● REQUIREMENTS: All of the material below is to be restated word for word, apart from the pictures.

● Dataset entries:
"""
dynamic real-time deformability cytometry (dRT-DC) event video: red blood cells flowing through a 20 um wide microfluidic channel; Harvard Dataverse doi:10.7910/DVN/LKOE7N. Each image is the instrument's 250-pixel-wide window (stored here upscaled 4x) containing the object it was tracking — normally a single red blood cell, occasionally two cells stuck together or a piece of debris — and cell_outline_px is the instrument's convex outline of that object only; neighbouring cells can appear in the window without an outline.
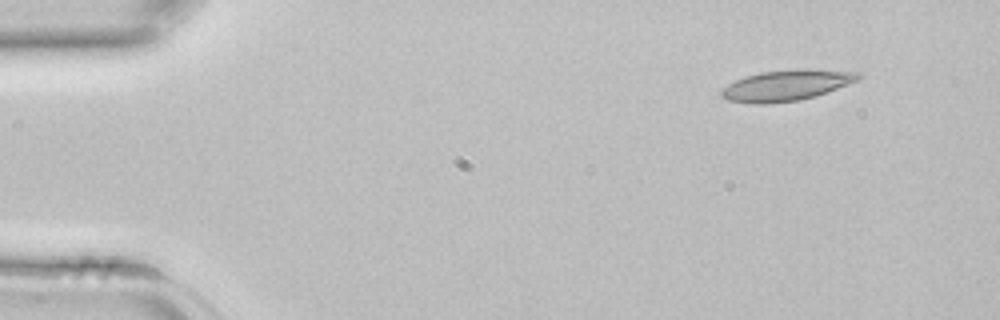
{"species": "common noctule bat (a hibernating species)", "species_latin": "Nyctalus noctula", "temperature_condition": "room temperature", "stored_images_in_passage": 40, "camera_frame_rate_fps": 3000, "um_per_image_px": 0.085, "animal": {"sex": "female", "body_mass_g": 22.7, "forearm_length_mm": 54.2}, "frame": {"image": 1, "passage_image": 1, "time_ms": 0.0, "image_size_px": [1000, 320], "cell_outline_px": [[864, 76], [856, 80], [816, 96], [800, 100], [768, 104], [752, 104], [728, 100], [720, 96], [720, 92], [728, 84], [744, 76], [760, 72], [800, 68], [804, 68], [860, 72]], "centroid_in_image_um": [66.83, 7.25], "position_along_channel_um": 18.2, "area_um2": 24.68}}
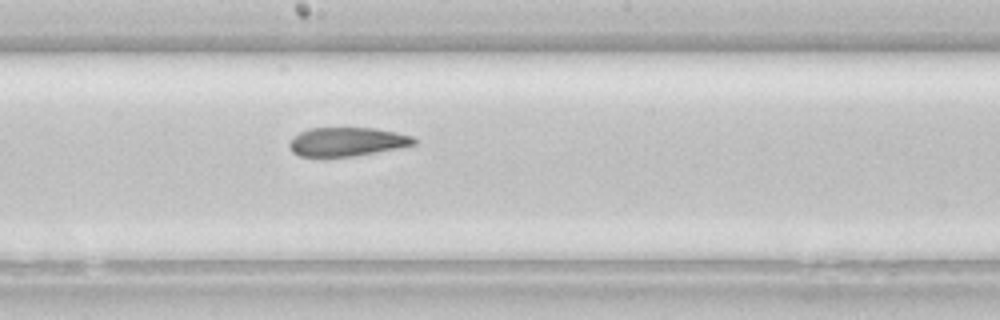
{"frame": {"image": 2, "passage_image": 20, "time_ms": 6.333, "image_size_px": [1000, 320], "cell_outline_px": [[416, 144], [396, 148], [352, 156], [300, 156], [292, 152], [288, 144], [292, 136], [308, 128], [376, 128], [396, 132], [412, 136], [416, 140]], "centroid_in_image_um": [29.45, 12.03], "position_along_channel_um": 218.7, "area_um2": 20.75}}
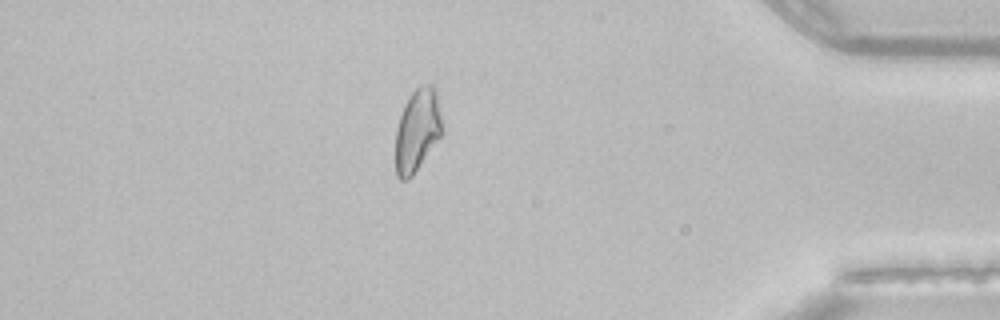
{"frame": {"image": 3, "passage_image": 34, "time_ms": 11.0, "image_size_px": [1000, 320], "cell_outline_px": [[440, 136], [412, 176], [408, 180], [400, 180], [396, 176], [396, 128], [404, 104], [408, 96], [420, 84], [432, 84], [436, 88], [440, 116]], "centroid_in_image_um": [35.43, 11.05], "position_along_channel_um": 399.8, "area_um2": 22.14}}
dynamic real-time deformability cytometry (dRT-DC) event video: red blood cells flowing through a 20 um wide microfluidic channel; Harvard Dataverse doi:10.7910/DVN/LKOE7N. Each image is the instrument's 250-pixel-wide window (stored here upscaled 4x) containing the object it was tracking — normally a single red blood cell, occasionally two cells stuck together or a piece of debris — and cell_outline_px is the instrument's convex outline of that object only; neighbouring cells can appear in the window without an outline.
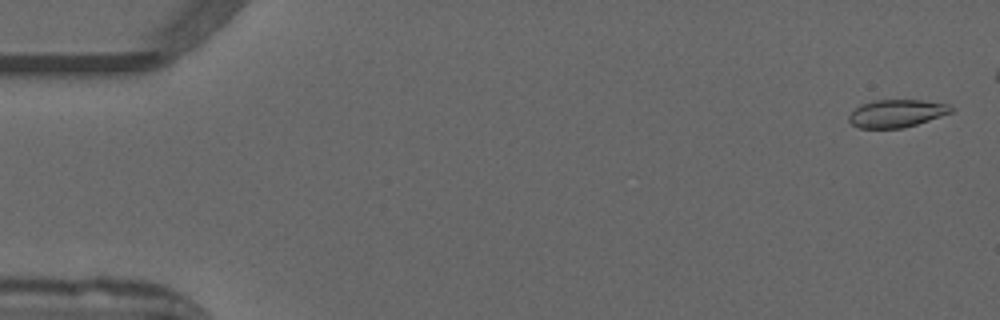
{"species": "common noctule bat (a hibernating species)", "species_latin": "Nyctalus noctula", "temperature_condition": "warm", "stored_images_in_passage": 46, "camera_frame_rate_fps": 3000, "um_per_image_px": 0.085, "animal": {"sex": "male", "forearm_length_mm": 52.5}, "frame": {"image": 1, "passage_image": 2, "time_ms": 0.333, "image_size_px": [1000, 320], "cell_outline_px": [[956, 108], [952, 112], [916, 124], [900, 128], [860, 128], [852, 124], [848, 120], [848, 116], [856, 108], [872, 100], [920, 100], [948, 104]], "centroid_in_image_um": [76.22, 9.63], "position_along_channel_um": 8.8, "area_um2": 16.3}}
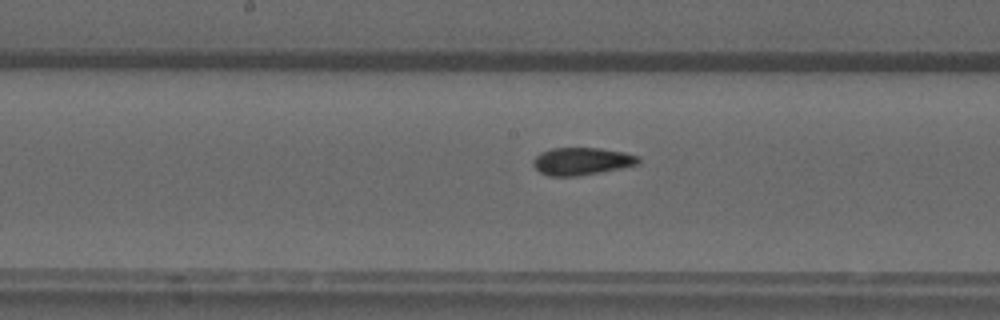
{"frame": {"image": 2, "passage_image": 27, "time_ms": 8.667, "image_size_px": [1000, 320], "cell_outline_px": [[640, 164], [600, 172], [576, 176], [548, 176], [540, 172], [532, 164], [532, 160], [540, 152], [552, 148], [600, 148], [624, 152], [640, 156]], "centroid_in_image_um": [49.45, 13.7], "position_along_channel_um": 198.8, "area_um2": 16.94}}
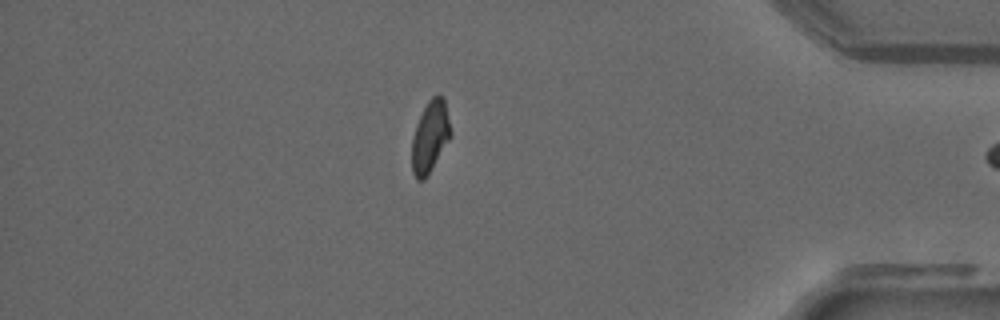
{"frame": {"image": 3, "passage_image": 45, "time_ms": 14.667, "image_size_px": [1000, 320], "cell_outline_px": [[452, 136], [424, 180], [416, 180], [412, 172], [412, 140], [416, 124], [428, 100], [432, 96], [444, 96], [452, 132]], "centroid_in_image_um": [36.57, 11.61], "position_along_channel_um": 398.6, "area_um2": 16.18}}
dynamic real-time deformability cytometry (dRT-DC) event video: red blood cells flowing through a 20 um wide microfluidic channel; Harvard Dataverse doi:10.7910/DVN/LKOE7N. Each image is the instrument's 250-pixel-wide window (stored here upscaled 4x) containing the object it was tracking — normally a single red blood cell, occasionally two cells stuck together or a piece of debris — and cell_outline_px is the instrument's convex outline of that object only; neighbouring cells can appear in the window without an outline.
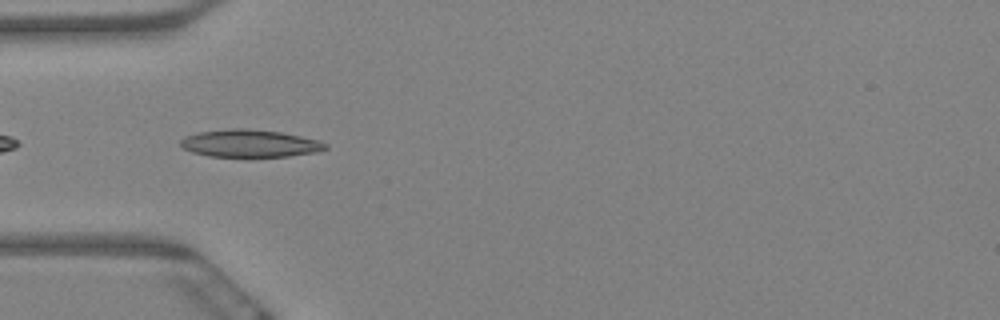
{"species": "Egyptian fruit bat (a non-hibernating species)", "species_latin": "Rousettus aegyptiacus", "temperature_condition": "warm", "stored_images_in_passage": 6, "camera_frame_rate_fps": 3000, "um_per_image_px": 0.085, "animal": {"sex": "female"}, "frame": {"image": 1, "passage_image": 3, "time_ms": 0.667, "image_size_px": [1000, 320], "cell_outline_px": [[328, 148], [316, 152], [288, 156], [208, 156], [192, 152], [184, 148], [180, 144], [180, 140], [184, 136], [200, 132], [232, 128], [244, 128], [280, 132], [300, 136], [316, 140], [328, 144]], "centroid_in_image_um": [21.22, 12.18], "position_along_channel_um": 63.8, "area_um2": 22.95}}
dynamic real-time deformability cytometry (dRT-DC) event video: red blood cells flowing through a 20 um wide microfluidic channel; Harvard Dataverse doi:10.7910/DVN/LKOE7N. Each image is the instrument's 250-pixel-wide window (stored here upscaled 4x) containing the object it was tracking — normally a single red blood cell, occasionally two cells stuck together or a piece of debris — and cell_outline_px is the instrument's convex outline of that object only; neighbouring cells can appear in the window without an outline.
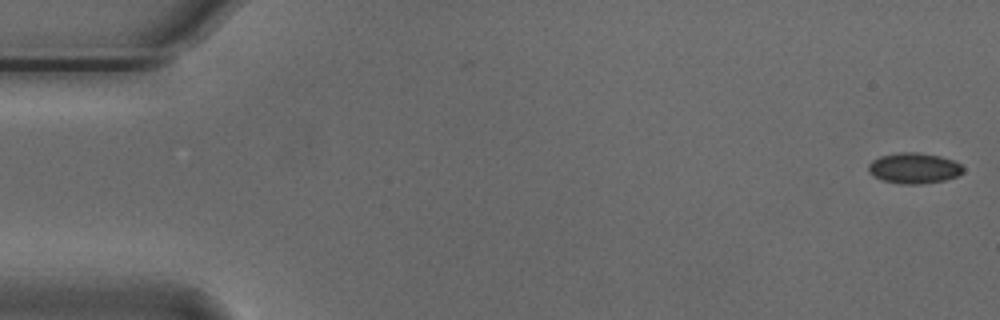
{"species": "Egyptian fruit bat (a non-hibernating species)", "species_latin": "Rousettus aegyptiacus", "temperature_condition": "cold", "stored_images_in_passage": 55, "camera_frame_rate_fps": 3000, "um_per_image_px": 0.085, "animal": {"sex": "male"}, "frame": {"image": 1, "passage_image": 1, "time_ms": 0.0, "image_size_px": [1000, 320], "cell_outline_px": [[964, 172], [956, 176], [944, 180], [920, 184], [900, 184], [884, 180], [872, 176], [868, 172], [868, 164], [872, 160], [880, 156], [900, 152], [920, 152], [940, 156], [952, 160], [960, 164], [964, 168]], "centroid_in_image_um": [77.67, 14.29], "position_along_channel_um": 7.3, "area_um2": 16.99}}
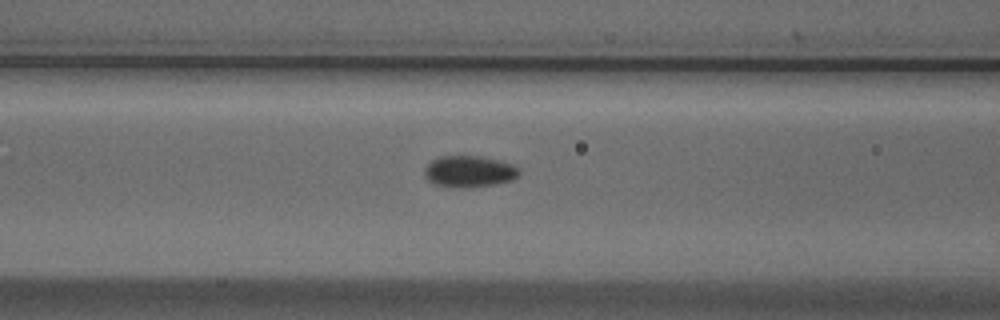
{"frame": {"image": 2, "passage_image": 22, "time_ms": 7.0, "image_size_px": [1000, 320], "cell_outline_px": [[520, 176], [512, 180], [496, 184], [468, 188], [460, 188], [436, 184], [428, 180], [424, 176], [424, 168], [432, 160], [440, 156], [480, 156], [500, 160], [512, 164], [520, 168]], "centroid_in_image_um": [39.92, 14.57], "position_along_channel_um": 126.7, "area_um2": 17.57}}
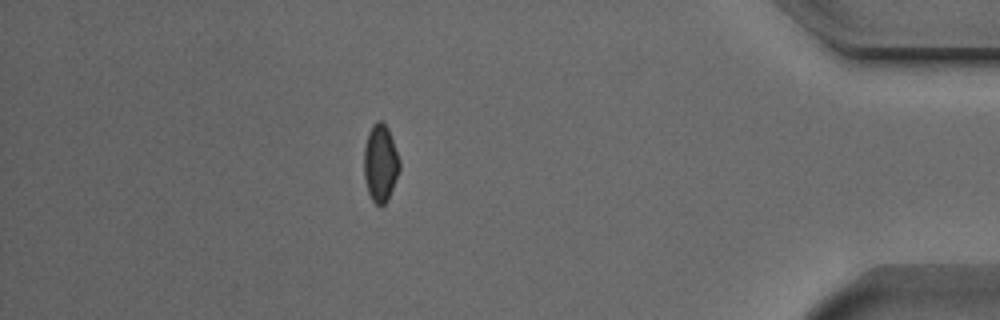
"""
● ANSWER TO THIS PROBLEM:
dynamic real-time deformability cytometry (dRT-DC) event video: red blood cells flowing through a 20 um wide microfluidic channel; Harvard Dataverse doi:10.7910/DVN/LKOE7N. Each image is the instrument's 250-pixel-wide window (stored here upscaled 4x) containing the object it was tracking — normally a single red blood cell, occasionally two cells stuck together or a piece of debris — and cell_outline_px is the instrument's convex outline of that object only; neighbouring cells can appear in the window without an outline.
{"species": "common noctule bat (a hibernating species)", "species_latin": "Nyctalus noctula", "temperature_condition": "room temperature", "stored_images_in_passage": 40, "camera_frame_rate_fps": 3000, "um_per_image_px": 0.085, "animal": {"sex": "female", "body_mass_g": 22.7, "forearm_length_mm": 54.2}, "frame": {"image": 1, "passage_image": 1, "time_ms": 0.0, "image_size_px": [1000, 320], "cell_outline_px": [[864, 76], [856, 80], [816, 96], [800, 100], [768, 104], [752, 104], [728, 100], [720, 96], [720, 92], [728, 84], [744, 76], [760, 72], [800, 68], [804, 68], [860, 72]], "centroid_in_image_um": [66.83, 7.25], "position_along_channel_um": 18.2, "area_um2": 24.68}}
{"frame": {"image": 2, "passage_image": 20, "time_ms": 6.333, "image_size_px": [1000, 320], "cell_outline_px": [[416, 144], [396, 148], [352, 156], [300, 156], [292, 152], [288, 144], [292, 136], [308, 128], [376, 128], [396, 132], [412, 136], [416, 140]], "centroid_in_image_um": [29.45, 12.03], "position_along_channel_um": 218.7, "area_um2": 20.75}}
{"frame": {"image": 3, "passage_image": 34, "time_ms": 11.0, "image_size_px": [1000, 320], "cell_outline_px": [[440, 136], [412, 176], [408, 180], [400, 180], [396, 176], [396, 128], [404, 104], [408, 96], [420, 84], [432, 84], [436, 88], [440, 116]], "centroid_in_image_um": [35.43, 11.05], "position_along_channel_um": 399.8, "area_um2": 22.14}}
dynamic real-time deformability cytometry (dRT-DC) event video: red blood cells flowing through a 20 um wide microfluidic channel; Harvard Dataverse doi:10.7910/DVN/LKOE7N. Each image is the instrument's 250-pixel-wide window (stored here upscaled 4x) containing the object it was tracking — normally a single red blood cell, occasionally two cells stuck together or a piece of debris — and cell_outline_px is the instrument's convex outline of that object only; neighbouring cells can appear in the window without an outline.
{"species": "common noctule bat (a hibernating species)", "species_latin": "Nyctalus noctula", "temperature_condition": "warm", "stored_images_in_passage": 46, "camera_frame_rate_fps": 3000, "um_per_image_px": 0.085, "animal": {"sex": "male", "forearm_length_mm": 52.5}, "frame": {"image": 1, "passage_image": 2, "time_ms": 0.333, "image_size_px": [1000, 320], "cell_outline_px": [[956, 108], [952, 112], [916, 124], [900, 128], [860, 128], [852, 124], [848, 120], [848, 116], [856, 108], [872, 100], [920, 100], [948, 104]], "centroid_in_image_um": [76.22, 9.63], "position_along_channel_um": 8.8, "area_um2": 16.3}}
{"frame": {"image": 2, "passage_image": 27, "time_ms": 8.667, "image_size_px": [1000, 320], "cell_outline_px": [[640, 164], [600, 172], [576, 176], [548, 176], [540, 172], [532, 164], [532, 160], [540, 152], [552, 148], [600, 148], [624, 152], [640, 156]], "centroid_in_image_um": [49.45, 13.7], "position_along_channel_um": 198.8, "area_um2": 16.94}}
{"frame": {"image": 3, "passage_image": 45, "time_ms": 14.667, "image_size_px": [1000, 320], "cell_outline_px": [[452, 136], [424, 180], [416, 180], [412, 172], [412, 140], [416, 124], [428, 100], [432, 96], [444, 96], [452, 132]], "centroid_in_image_um": [36.57, 11.61], "position_along_channel_um": 398.6, "area_um2": 16.18}}
dynamic real-time deformability cytometry (dRT-DC) event video: red blood cells flowing through a 20 um wide microfluidic channel; Harvard Dataverse doi:10.7910/DVN/LKOE7N. Each image is the instrument's 250-pixel-wide window (stored here upscaled 4x) containing the object it was tracking — normally a single red blood cell, occasionally two cells stuck together or a piece of debris — and cell_outline_px is the instrument's convex outline of that object only; neighbouring cells can appear in the window without an outline.
{"species": "Egyptian fruit bat (a non-hibernating species)", "species_latin": "Rousettus aegyptiacus", "temperature_condition": "warm", "stored_images_in_passage": 6, "camera_frame_rate_fps": 3000, "um_per_image_px": 0.085, "animal": {"sex": "female"}, "frame": {"image": 1, "passage_image": 3, "time_ms": 0.667, "image_size_px": [1000, 320], "cell_outline_px": [[328, 148], [316, 152], [288, 156], [208, 156], [192, 152], [184, 148], [180, 144], [180, 140], [184, 136], [200, 132], [232, 128], [244, 128], [280, 132], [300, 136], [316, 140], [328, 144]], "centroid_in_image_um": [21.22, 12.18], "position_along_channel_um": 63.8, "area_um2": 22.95}}
dynamic real-time deformability cytometry (dRT-DC) event video: red blood cells flowing through a 20 um wide microfluidic channel; Harvard Dataverse doi:10.7910/DVN/LKOE7N. Each image is the instrument's 250-pixel-wide window (stored here upscaled 4x) containing the object it was tracking — normally a single red blood cell, occasionally two cells stuck together or a piece of debris — and cell_outline_px is the instrument's convex outline of that object only; neighbouring cells can appear in the window without an outline.
{"species": "Egyptian fruit bat (a non-hibernating species)", "species_latin": "Rousettus aegyptiacus", "temperature_condition": "cold", "stored_images_in_passage": 55, "camera_frame_rate_fps": 3000, "um_per_image_px": 0.085, "animal": {"sex": "male"}, "frame": {"image": 1, "passage_image": 1, "time_ms": 0.0, "image_size_px": [1000, 320], "cell_outline_px": [[964, 172], [956, 176], [944, 180], [920, 184], [900, 184], [884, 180], [872, 176], [868, 172], [868, 164], [872, 160], [880, 156], [900, 152], [920, 152], [940, 156], [952, 160], [960, 164], [964, 168]], "centroid_in_image_um": [77.67, 14.29], "position_along_channel_um": 7.3, "area_um2": 16.99}}
{"frame": {"image": 2, "passage_image": 22, "time_ms": 7.0, "image_size_px": [1000, 320], "cell_outline_px": [[520, 176], [512, 180], [496, 184], [468, 188], [460, 188], [436, 184], [428, 180], [424, 176], [424, 168], [432, 160], [440, 156], [480, 156], [500, 160], [512, 164], [520, 168]], "centroid_in_image_um": [39.92, 14.57], "position_along_channel_um": 126.7, "area_um2": 17.57}}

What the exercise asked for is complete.